Former prime minister Malcolm Turnbull has lobbed a stinging critique of his successor Scott Morrison’s handling of the bushfire crisis, saying his conduct is “not consistent with the way in which [a] prime minister would or should act.”
- Malcolm Turnbull said he could not understand Scott Morrison’s actions during the bushfire crisis
- The former prime minister also took aim at world leaders such as Donald Trump for failing to act on climate change
- Mr Turnbull has previously criticised former prime ministers for their running commentary on politics
In two wide-ranging interviews with the BBC, Mr Turnbull took aim at US President Donald Trump — labelling him the “world’s greatest climate change denier” — and said Australia needed to do more to cut its carbon emissions and be a world leader on tackling the environmental threat posed by climate change.
But his comments about his successor have raised eyebrows in Canberra, as he argued Scott Morrison’s leadership during the bushfire emergency had been lacking.
The former prime minister said he had known Mr Morrison for two decades, but could not explain his conduct.
“Everybody knew we’re in a very dry time, and as a consequence, the fire season was likely to be very bad,” Mr Turnbull said.

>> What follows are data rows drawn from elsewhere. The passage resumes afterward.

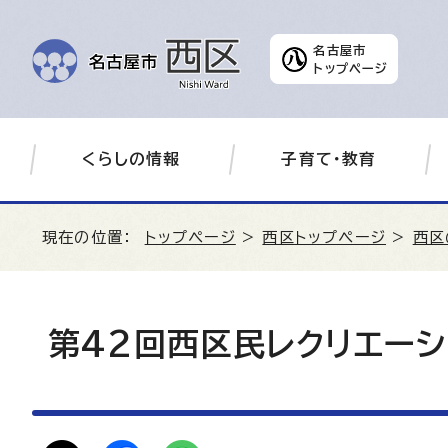
名古屋市
トップページ
くらしの情報
子育て・教育
現在の位置：
トップページ
>
西区トップページ
>
西区
第42回西区民レクリエーシ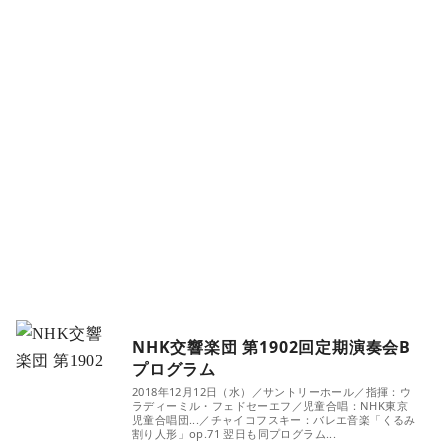
NHK交響楽団 第1902回定期演奏会B
プログラム
2018年12月12日（水）／サントリーホール／指揮：ウ
ラディーミル・フェドセーエフ／児童合唱：NHK東京
児童合唱団...／チャイコフスキー：バレエ音楽「くるみ
割り人形」op.71 翌日も同プログラム...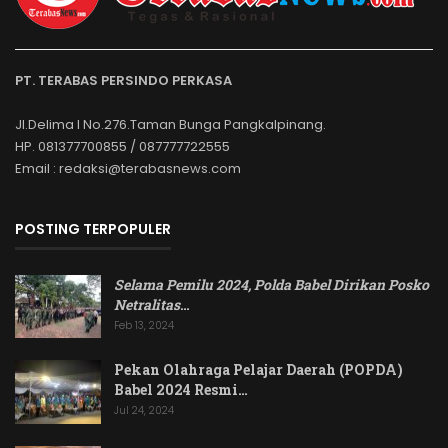
PT. TERABAS PERSINDO PERKASA
Jl.Delima I No.276.Taman Bunga Pangkalpinang.
HP. 081377700855 / 087777722555
Email : redaksi@terabasnews.com
POSTING TERPOPULER
Selama Pemilu 2024, Polda Babel Dirikan Posko
Netralitas
…
Feb 13, 2024
Pekan Olahraga Pelajar Daerah (POPDA)
Babel 2024 Resmi…
Jul 24, 2024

“So rather than doing what a leader should do, and preparing people for that, he downplayed it and then of course chose to go away on holiday in Hawaii at the peak of the crisis.
“It’s just not consistent with the way in which [a] prime minister would or should act.”

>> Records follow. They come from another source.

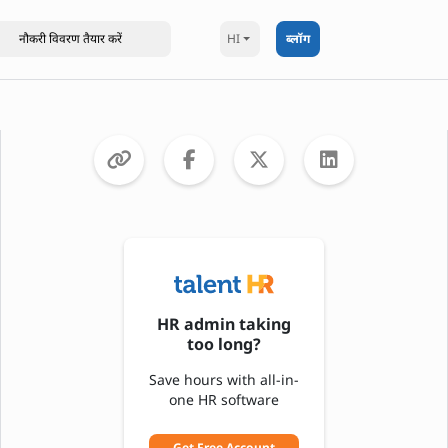
HI
ब्लॉग
HR admin taking
too long?
Save hours with all-in-
one HR software
Get Free Account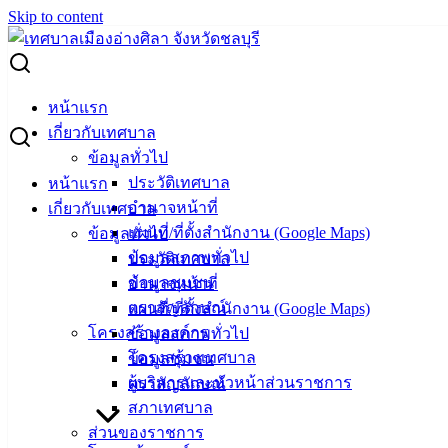
Skip to content
Search for:
ผู้ชนะการเสนอราคา ออกแบบโครงการปรับภูมิทัศน์ พิพิธภัณฑ์
หน้าแรก
เฉลิมพระเกียรติ 72 พรรษามหาราช
เกี่ยวกับเทศบาล
ข้อมูลทั่วไป
ผู้ชนะการเสนอราคา ออกแบบโครงการ
ประวัติเทศบาล
หน้าแรก
อำนาจหน้าที่
เกี่ยวกับเทศบาล
ปรับภูมิทัศน์ พิพิธภัณฑ์เฉลิมพระเกียรติ 72
แผนที่/ที่ตั้งสำนักงาน (Google Maps)
ข้อมูลทั่วไป
พรรษามหาราช
ข้อมูลสภาพทั่วไป
ประวัติเทศบาล
ข้อมูลชุมชน
อำนาจหน้าที่
ตราสัญลักษณ์
แผนที่/ที่ตั้งสำนักงาน (Google Maps)
กันยายน 10, 2024
กันยายน 10, 2024
vichakarn
จัดซื้อ
โครงสร้างองค์กร
ข้อมูลสภาพทั่วไป
จัดจ้าง
,
ประกาศผู้ชนะ
โครงสร้างเทศบาล
ข้อมูลชุมชน
ผู้บริหารและหัวหน้าส่วนราชการ
ตราสัญลักษณ์
สภาเทศบาล
ส่วนของราชการ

Upon leaving politics, Mr Turnbull had criticised interjections on party policy and political performance by former prime ministers Tony Abbott and Kevin Rudd, labelling them “miserable ghosts”.
His autobiography is due to be released in late April.
Mr Turnbull urged the Federal Government to do more to tackle climate change, accusing right-wing think tanks and Rupert Murdoch’s media empire of fuelling “climate denialism”.
“If a country like Australia is not prepared to grapple with this issue seriously, itself being in the front line of the consequences and being an advanced, prosperous, technologically sophisticated country with the means to do so, then why would other countries take the issue as seriously as they should?” he told the BBC.
In response, senior Government sources pointed to comments Mr Turnbull made in March 2018 after fires on the New South Wales south coast, where he was questioned as to the role of climate change on bushfires.
“You can’t attribute any particular event, whether it’s a flood or fire or a drought or a storm, to climate change,” he said at the time.
“We are the land of droughts and flooding rains, we’re the land of bushfires.”